Is Matilda Amissah-Arthur Registered To Operate A Non-Profit?

By | July 21, 2015


Feature Article of Monday, 20 July 2015

Columnist: Okoampa-Ahoofe, Kwame

2015-07-20

By Kwame Okoampa-Ahoofe, Jr., Ph.D.
Garden City, New York
July 19, 2015
E-mail: [email protected]

I hope this write-up would be my last on the Matilda Amissah-Arthur contretemps at the Akyem-Kukurantumi Presbyterian Primary School, unless new developments arise therefrom that require prompt addressing (See “Why I Refused To Give School Headmistress Chalk – Veep’s Wife” Graphic.com.gh / Ghanaweb.com 7/19/15). It is all right for Mrs. Amissah-Arthur to complement the functional obligations and mandate of the Ghana Education Service (GES) through such philanthropic activities as that which brought her into her tantrum-throwing confrontation with Mrs. Juliet Oppong, the Kukurantumi Presbyterian Primary School headteacher.

Still, there needs to be raised the issue of the need for some form of public accountability here. For instance, has the Vice-President’s wife legally registered the company or foundation under whose aegis, or auspices, she has been making such philanthropic donations? And if, indeed, she has been duly registered to operate as a non-profit organization, who are her primary sponsors or the sources of the items and materials that she has been donating to these schools on a regular basis? Are the monies for these supplies or donations coming from public funds, party funds or her own private bank account?

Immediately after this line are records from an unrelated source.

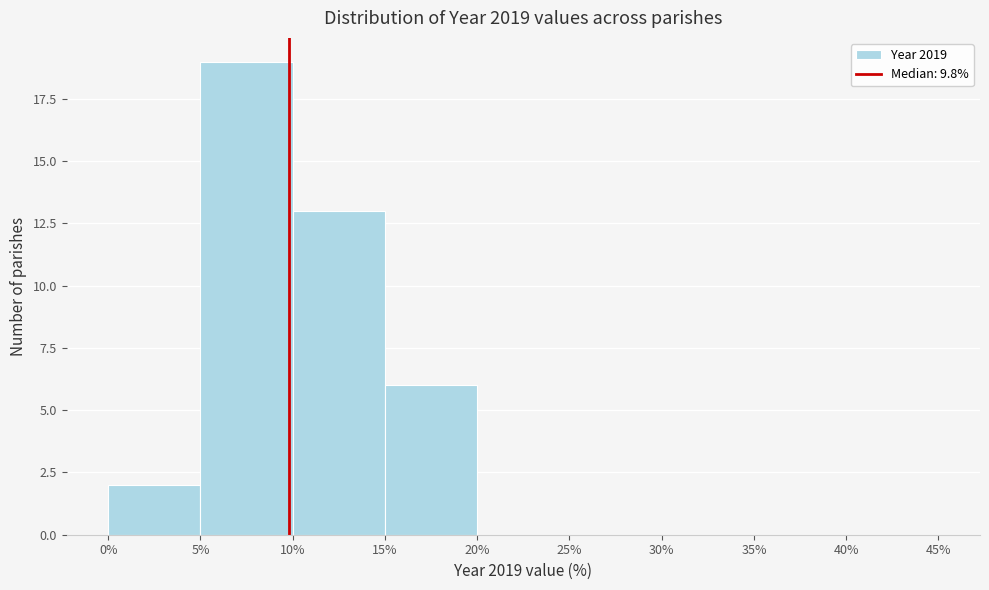

Reading left to right, list every bar in this chart as the range it spans on the x-axis followed by its height. The values are not printed on the chart, so give them approximately, as read against the axis.

0% to 5%: 2
5% to 10%: 19
10% to 15%: 13
15% to 20%: 6
20% to 25%: 0
25% to 30%: 0
30% to 35%: 0
35% to 40%: 0
40% to 45%: 0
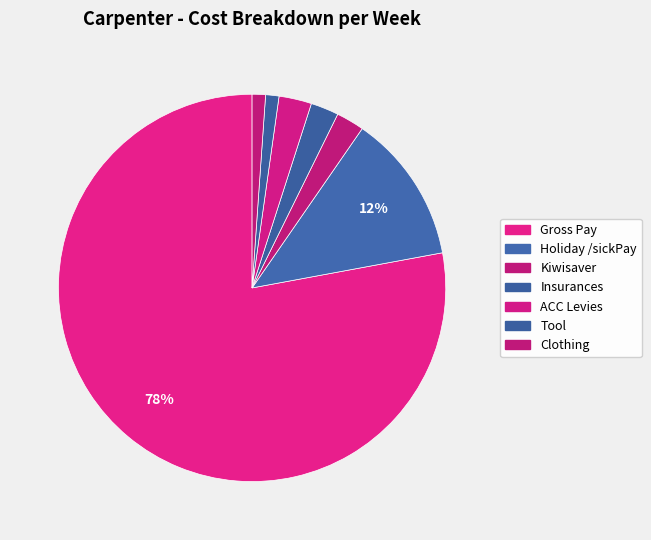

How many slices are in this pie chart?

7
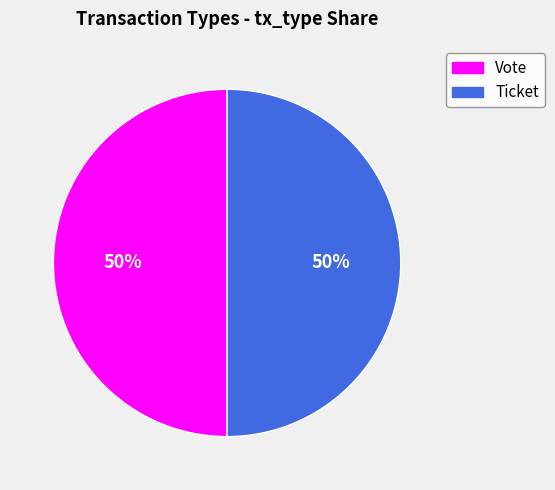

Combined, do Ticket and Vote account for over 50%?

Yes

We need to know these things because it well appears that Mrs. Amissah-Arthur has virtually taken over the traditional and statutory functions of both the Ministry of Education (MOE) and the Ghana Education Service (GES). She also needs to open up about the details of her activities as well as have government auditors examine the same. In other words, she needs to be accountable to her sponsors, if she has any, and the Ghanaian public at large. For, needless to say, there is a very serious problem when the headteacher of any government-controlled school has to send an S-O-S to the wife of Vice-President Kwesi Bekoe Amissah-Arthur for basic school supplies, instead of the Director of Procurement at the GES, the Director-General of the GES, or the substantive Minister of Education and/or any of her relevant minions or assigns. Let’s face it, somebody is playing politics with the education and future of our youths, and the sooner something reparative got done about it the better.

Now, let us turn to the problem of the inexcusable rudeness of Mrs. Matilda Amissah-Arthur. The fact of the matter is that she could have more politely encouraged the Headteacher of the Kukurantumi Presbyterian Primary School to make productive use of the Parent-Teacher Association (PTA) of the school, if it had one. Or better yet, she could have enquired about the status and functionality of the PTA and the latter’s relationship with the school and its service community as a whole, rather than behaving imperiously as if the school were the private business or enterprise of Mrs. Oppong’s.

Maybe all public service-oriented spouses and partners of our politicians ought to be required to undergo some sort of human-relations and sensitivity training. It would make for a more respectful and healthy engagement between our leaders and the people they are mandated to serve.